On a parting note, the Bench while citing relevant case law observes in para 16 that, “Before parting with the order, the observation of the Hon’ble Apex Court in case of Rosy Jacob V/s. Jacob A. Chakramakkal, 1973 1 SCC 840 being relevant, reads as under:-
“14. ……..The children are not mere chattels: nor are they mere play-things for their parents.

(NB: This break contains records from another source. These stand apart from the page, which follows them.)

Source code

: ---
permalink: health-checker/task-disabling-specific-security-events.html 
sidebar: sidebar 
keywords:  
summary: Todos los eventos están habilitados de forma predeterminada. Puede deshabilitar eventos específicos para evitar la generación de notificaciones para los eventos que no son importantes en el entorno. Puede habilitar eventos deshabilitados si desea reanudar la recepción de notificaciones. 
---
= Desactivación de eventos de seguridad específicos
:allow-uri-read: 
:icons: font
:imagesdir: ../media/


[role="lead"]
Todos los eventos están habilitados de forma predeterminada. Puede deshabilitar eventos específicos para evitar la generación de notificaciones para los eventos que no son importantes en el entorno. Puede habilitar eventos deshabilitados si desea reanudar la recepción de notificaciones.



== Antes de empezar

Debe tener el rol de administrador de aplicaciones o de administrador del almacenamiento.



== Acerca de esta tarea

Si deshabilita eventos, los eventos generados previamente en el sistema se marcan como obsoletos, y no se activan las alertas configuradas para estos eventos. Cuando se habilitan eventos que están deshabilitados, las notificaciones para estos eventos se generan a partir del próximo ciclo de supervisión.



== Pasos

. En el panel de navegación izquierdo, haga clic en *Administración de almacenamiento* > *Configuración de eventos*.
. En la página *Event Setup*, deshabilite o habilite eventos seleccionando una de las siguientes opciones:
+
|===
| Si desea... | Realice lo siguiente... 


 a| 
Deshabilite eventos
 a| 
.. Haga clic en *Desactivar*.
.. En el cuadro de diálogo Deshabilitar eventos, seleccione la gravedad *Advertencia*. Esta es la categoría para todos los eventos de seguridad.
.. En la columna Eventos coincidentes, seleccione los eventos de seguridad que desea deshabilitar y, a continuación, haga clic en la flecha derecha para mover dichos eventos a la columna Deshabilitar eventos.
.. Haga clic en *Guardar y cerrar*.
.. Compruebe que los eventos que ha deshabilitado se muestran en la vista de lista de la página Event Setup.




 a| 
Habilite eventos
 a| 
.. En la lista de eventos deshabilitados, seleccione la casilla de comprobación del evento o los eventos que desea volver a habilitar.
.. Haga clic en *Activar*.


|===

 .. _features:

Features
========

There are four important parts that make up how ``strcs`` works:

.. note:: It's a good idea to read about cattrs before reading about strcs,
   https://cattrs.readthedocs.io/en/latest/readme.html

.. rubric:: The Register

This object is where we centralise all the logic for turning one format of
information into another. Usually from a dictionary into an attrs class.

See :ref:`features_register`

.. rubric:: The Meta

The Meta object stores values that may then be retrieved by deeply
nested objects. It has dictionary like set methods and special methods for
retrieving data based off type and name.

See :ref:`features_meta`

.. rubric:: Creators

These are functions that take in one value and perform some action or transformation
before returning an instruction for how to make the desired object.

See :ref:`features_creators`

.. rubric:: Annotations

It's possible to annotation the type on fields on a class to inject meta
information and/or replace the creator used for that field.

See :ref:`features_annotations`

Absolute right of parents over the destinies and the lives of their children has, in the modern changed social conditions, yielded to the considerations of their welfare as human beings so that they may grow up in a normal balanced manner to be useful members of the society and the guardian court in case of a dispute between the mother and the father is expected to strike a just and proper balance between the requirements of welfare of the minor children and the rights of their respective parents over them. ….””
Finally, the Bench then concludes by directing and holding in para 17 that, “With the above observations and findings, present petition is allowed. Impugned order dated 11.09.2025 passed by the Ld. I/C Judge, Family Court, Dhrol-Jodia below Ex. 19 in Civil Misc. Application No. (DC) 03 of 2025 is hereby quashed and set aside.”